Picture taken at Taipei 糖朝

On the way back to Xiaobao’s apartment, I saw a Chinese calligraphy scroll hanging in a store.

人要 知福 惜福 再造福

It says:

人要  知福  惜福  再造福

“ren2 yao4 zhi1 fu2 xi1 fu2 zhai4 zhao4 fu2”

It reminded me that life is short and it was up to me to realize and cherish the blessings I have in my life: my wife, my children, my parents, my career at Mobil, the restaurant and many things surrounding me. I wasn’t sure how much blessings I was able to create for the others, but I’d think about it and be content with what I have.

Taiwan has changed a lot and, in many aspects, has been positive. People were more civil to each other. Streets were cleaner than before. There were only a few bicycles because many of them have been replaced with motorcycles and cars. Motorists more or less followed street signs compared to what it was before. Even pedestrians at Taipei’s 復興忠孝 intersection followed traffic signs with very few people jaywalking. 捷運 was wonderful, on time and clean. Food was cheap at neighborhood restaurants. All-you-can-eat places were common near where Xiaobao lived.

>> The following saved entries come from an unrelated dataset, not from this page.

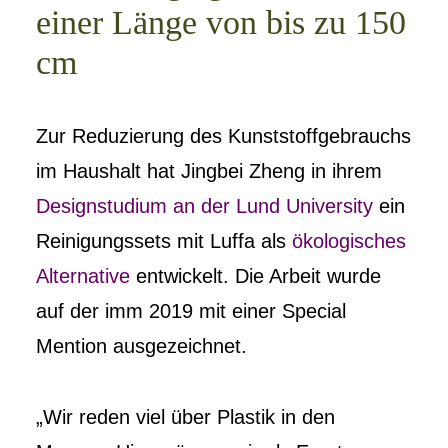
einer Länge von bis zu 150
cm
Zur Reduzierung des Kunststoffgebrauchs
im Haushalt hat Jingbei Zheng in ihrem
Designstudium an der Lund University
ein
Reinigungssets mit Luffa als
ökologisches
Alternative
entwickelt. Die Arbeit wurde
auf der imm 2019 mit einer Special
Mention ausgezeichnet.
„Wir reden viel über Plastik in den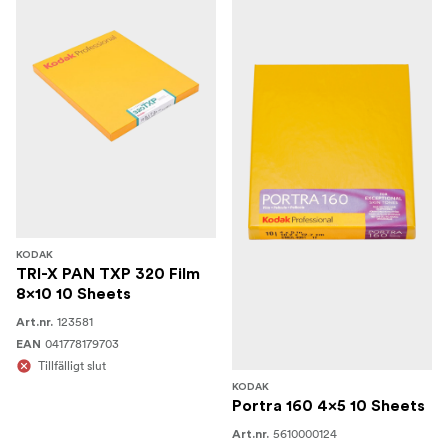
KODAK
TRI-X PAN TXP 320 Film
8x10 10 Sheets
123581
Art.nr.
041778179703
EAN
Tillfälligt slut
KODAK
Portra 160 4x5 10 Sheets
5610000124
Art.nr.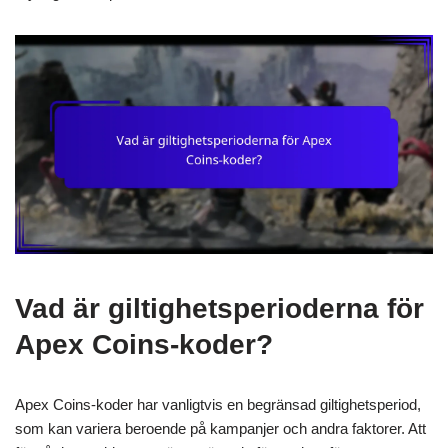
Vad är giltighetsperioderna för
Apex Coins-koder?
Apex Coins-koder har vanligtvis en begränsad giltighetsperiod,
som kan variera beroende på kampanjer och andra faktorer. Att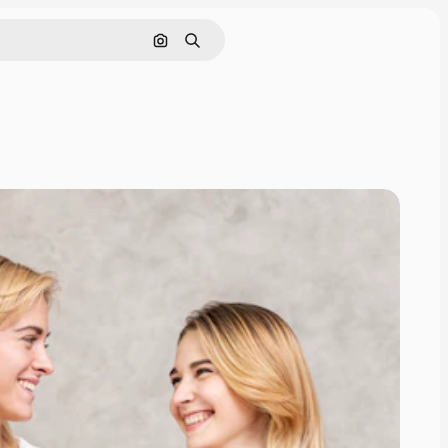
Nach Bild suchen
Suchen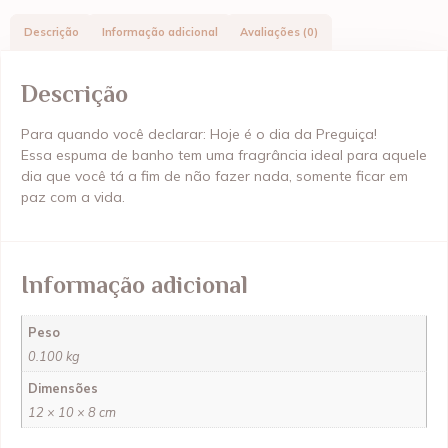
Descrição
Informação adicional
Avaliações (0)
Descrição
Para quando você declarar: Hoje é o dia da Preguiça!
Essa espuma de banho tem uma fragrância ideal para aquele
dia que você tá a fim de não fazer nada, somente ficar em
paz com a vida.
Informação adicional
Peso
0.100 kg
Dimensões
12 × 10 × 8 cm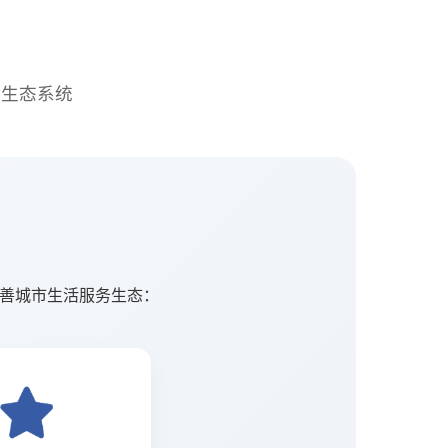
务生态系统
步完善城市生活服务生态：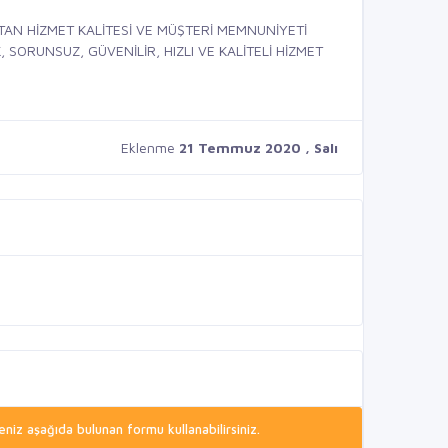
TAN HİZMET KALİTESİ VE MÜŞTERİ MEMNUNİYETİ
SORUNSUZ, GÜVENİLİR, HIZLI VE KALİTELİ HİZMET
Eklenme
21 Temmuz 2020 , Salı
niz aşağıda bulunan formu kullanabilirsiniz.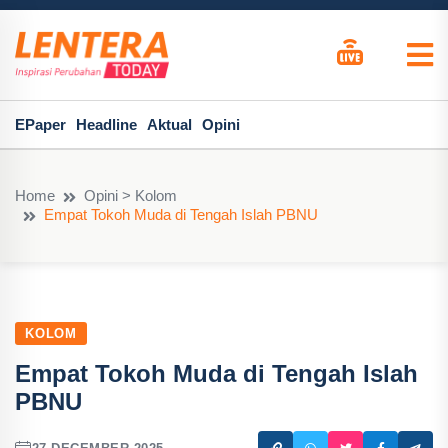
EPaper
Headline
Aktual
Opini
Home
Opini > Kolom
Empat Tokoh Muda di Tengah Islah PBNU
KOLOM
Empat Tokoh Muda di Tengah Islah
PBNU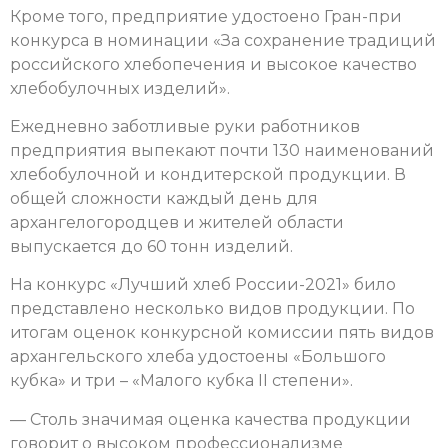
Кроме того, предприятие удостоено Гран-при
конкурса в номинации «За сохранение традиций
российского хлебопечения и высокое качество
хлебобулочных изделий».
Ежедневно заботливые руки работников
предприятия выпекают почти 130 наименований
хлебобулочной и кондитерской продукции. В
общей сложности каждый день для
архангелогородцев и жителей области
выпускается до 60 тонн изделий.
На конкурс «Лучший хлеб России-2021» било
представлено несколько видов продукции. По
итогам оценок конкурсной комиссии пять видов
архангельского хлеба удостоены «Большого
кубка» и три – «Малого кубка II степени».
— Столь значимая оценка качества продукции
говорит о высоком профессионализме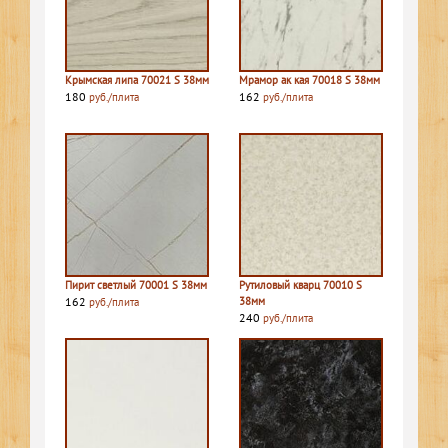
Крымская липа 70021 S 38мм
Мрамор ак кая 70018 S 38мм
180
162
руб./плита
руб./плита
Пирит светлый 70001 S 38мм
Рутиловый кварц 70010 S
162
38мм
руб./плита
240
руб./плита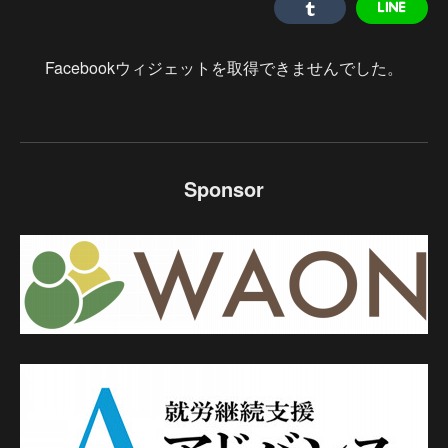
Facebookウィジェットを取得できませんでした。
Sponsor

However, air quality was poor and the exteriors of many houses and buildings were dirty and in need of a good cleaning. Business signs of different shapes, design and color were everywhere just like I remembered. People in the Southern section of Taiwan were more concerned about Taiwan’s sagging economy and they were worried about where Taiwan will be a decade or two from now in light of the dominant presence of China. Most of my classmates didn’t like what they saw in the current president but were afraid of the alternative. My professor friend was particularly concerned about the quality of Taiwan’s university graduates; even the ones from top universities who came to study in his research center. His exchange students from China were eagle to learn and anxious to fulfill their dreams while Taiwanese exchange students from his department were more concerned about when their one-year terms were over.

Well, we had a nice time here and it gave us a chance to live with our kids for a week or so. Time flew by quickly especially when we had fun. Now it was time to say good bye and our trip to Taiwan was almost over.

Tomorrow was our last full day in Taipei and we’d have to say good bye to Xiaobao soon. Chinese has a saying:

兒行千里母擔憂 “er2 xin2 qian1 li3 mu3 dan1 you1”

This short phrase portrays a mother’s apprehension when her child is about to leaveher on a thousand kilometers journey.

Of course, I understood that 千里 was only used to emphasize the distance between us; I also realized that electronic advances have made the distance between us much shorter, but Bao and I couldn’t help but to know that we would be separated by a day’s travel by an airplane.

Xiaobao gave up his easy life in San Francisco and moved to a place he didn’t know a lot and a language he wasn’t very good at. He wanted to start a new life here just like us thirty some years ago when we came to the United States. I like his courage but Bao kept worrying about him. Well, with this trip to Taipei, we knew he has made a new beginning for himself and we were happy for him.

We hope we’d be back soon and will very much like to see him establishes a good start for himself.